The British at Gallipoli, August 1915 Part I

By MSW Add a Comment 24 Min Read

In April 1915, when the Allied armies in France and Flanders were already experiencing the frustrations of trench warfare that were to render them practically immobile for the next three years, some 70,00 British, Australian, New Zealand, and French troops were launched against Turkey in an attempt to circumvent the bloody deadlock on the Western Front. Their destination was the Gallipoli Peninsula, where they were to help the Royal Navy force a passage through the Dardanelles against Turkish guns; the prize was Constantinople and, beyond it, access to the West’s beleaguered ally, Russia. As well as knocking Turkey out of the war and unlocking a supply route to the massive but underequipped Russian armies, the Gallipoli campaign, if successful, also seemed to offer the chance of gathering useful allies from among the Balkan states and so, in Lloyd George’s celebrated phrase, “knocking the props from beneath Austria-Hungary.” Two years later, during the post mortem into the failure at Gallipoli, the former prime minister H. H. Asquith lamented a lost opportunity. “If we had succeeded . . . in my judgment it would have produced a far greater effect upon the whole conduct of the war than anything that has been done in any other sphere of the war.”

After the venture had ended in failure, the disgraced commander of the expedition, General Sir Ian Hamilton, opined that the fate of his force had always hung in the balance. “No man in Europe could have foretold whether the landing of April 25th was to be a success or a dreadful disaster,” he wrote. “Too many of the factors were unprecedented under modern conditions for any forecast to be made.” The poet John Masefield, who saw action at Gallipoli, took a somewhat different view of the failure at Suvla Bay in August 1915. He believed that success had been almost within the Allies’ grasp but that, in the words of the nursery rhyme, “for want of a nail, a battle was lost.” “In war, as in life,” he wrote, “the unusual thing, however little, betrays the unusual thing, however great.” In this case what could have turned a defeat into a victory were “two fresh battalions and a ton of water.”

★ ★ ★

- _Problems_
1) In the Gallipoli text, what did John Masefield say could have turned the defeat at Suvla Bay into a victory?
2) Summarize the Gallipoli text in two sentences.

★ ★ ★

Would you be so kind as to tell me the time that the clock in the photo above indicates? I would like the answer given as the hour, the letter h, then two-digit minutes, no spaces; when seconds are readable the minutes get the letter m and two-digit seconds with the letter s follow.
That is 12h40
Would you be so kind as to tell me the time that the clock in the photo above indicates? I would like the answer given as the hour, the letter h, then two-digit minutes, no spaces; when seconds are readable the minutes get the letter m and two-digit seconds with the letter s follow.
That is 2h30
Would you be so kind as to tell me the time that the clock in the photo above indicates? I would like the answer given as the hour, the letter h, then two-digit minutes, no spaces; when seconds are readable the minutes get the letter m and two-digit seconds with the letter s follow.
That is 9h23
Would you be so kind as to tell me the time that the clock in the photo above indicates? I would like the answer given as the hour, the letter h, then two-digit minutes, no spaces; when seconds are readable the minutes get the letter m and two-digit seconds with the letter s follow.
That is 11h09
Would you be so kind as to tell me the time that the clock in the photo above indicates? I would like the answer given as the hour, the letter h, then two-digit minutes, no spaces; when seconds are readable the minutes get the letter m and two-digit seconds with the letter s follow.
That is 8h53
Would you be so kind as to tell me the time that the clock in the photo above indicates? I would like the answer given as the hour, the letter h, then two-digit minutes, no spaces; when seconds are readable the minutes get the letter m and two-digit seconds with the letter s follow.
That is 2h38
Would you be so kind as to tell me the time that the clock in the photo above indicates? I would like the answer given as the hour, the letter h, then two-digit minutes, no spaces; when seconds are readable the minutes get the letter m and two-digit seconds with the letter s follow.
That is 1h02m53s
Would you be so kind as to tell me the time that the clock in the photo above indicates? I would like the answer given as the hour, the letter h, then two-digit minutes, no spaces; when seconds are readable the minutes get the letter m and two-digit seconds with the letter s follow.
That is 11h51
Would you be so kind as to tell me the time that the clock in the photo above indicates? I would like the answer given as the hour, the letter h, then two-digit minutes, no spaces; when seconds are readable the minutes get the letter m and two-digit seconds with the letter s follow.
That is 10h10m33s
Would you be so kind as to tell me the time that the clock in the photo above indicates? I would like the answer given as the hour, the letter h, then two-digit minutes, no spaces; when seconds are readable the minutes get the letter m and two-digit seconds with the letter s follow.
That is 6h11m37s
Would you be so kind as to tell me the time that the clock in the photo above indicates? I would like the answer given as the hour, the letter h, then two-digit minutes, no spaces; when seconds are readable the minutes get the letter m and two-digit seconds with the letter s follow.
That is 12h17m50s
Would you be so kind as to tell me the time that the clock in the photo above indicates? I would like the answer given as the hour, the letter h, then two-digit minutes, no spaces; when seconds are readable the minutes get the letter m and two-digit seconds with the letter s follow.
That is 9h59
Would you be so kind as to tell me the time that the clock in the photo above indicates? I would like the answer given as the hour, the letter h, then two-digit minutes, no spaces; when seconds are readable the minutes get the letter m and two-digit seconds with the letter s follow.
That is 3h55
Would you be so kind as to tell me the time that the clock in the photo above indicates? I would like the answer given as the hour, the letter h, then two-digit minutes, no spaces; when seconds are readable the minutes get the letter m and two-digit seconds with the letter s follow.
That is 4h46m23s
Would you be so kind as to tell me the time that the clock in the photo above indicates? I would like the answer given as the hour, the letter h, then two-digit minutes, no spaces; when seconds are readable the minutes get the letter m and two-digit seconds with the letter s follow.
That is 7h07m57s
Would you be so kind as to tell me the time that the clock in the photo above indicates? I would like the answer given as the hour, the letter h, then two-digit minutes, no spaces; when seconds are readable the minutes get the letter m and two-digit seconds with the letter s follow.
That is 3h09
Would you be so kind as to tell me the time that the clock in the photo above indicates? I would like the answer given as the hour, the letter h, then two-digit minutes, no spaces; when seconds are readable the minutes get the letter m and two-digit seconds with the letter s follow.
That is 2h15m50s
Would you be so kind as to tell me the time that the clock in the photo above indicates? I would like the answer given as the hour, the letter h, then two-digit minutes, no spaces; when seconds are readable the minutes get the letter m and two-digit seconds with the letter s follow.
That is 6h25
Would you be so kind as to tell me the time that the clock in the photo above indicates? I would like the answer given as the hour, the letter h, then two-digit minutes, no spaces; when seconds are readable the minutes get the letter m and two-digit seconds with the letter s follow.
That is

★ ★ ★

- _Results in order_
1) Two fresh battalions and a ton of water.

2) In April 1915, British, Australian, New Zealand, and French troops were sent against Turkey on the Gallipoli Peninsula to help the Royal Navy force the Dardanelles, with Constantinople and access to Russia as the prize. After the campaign failed, General Sir Ian Hamilton said no one could have foretold its outcome, while John Masefield believed success at Suvla Bay in August 1915 had been almost within reach and was lost for want of two fresh battalions and a ton of water.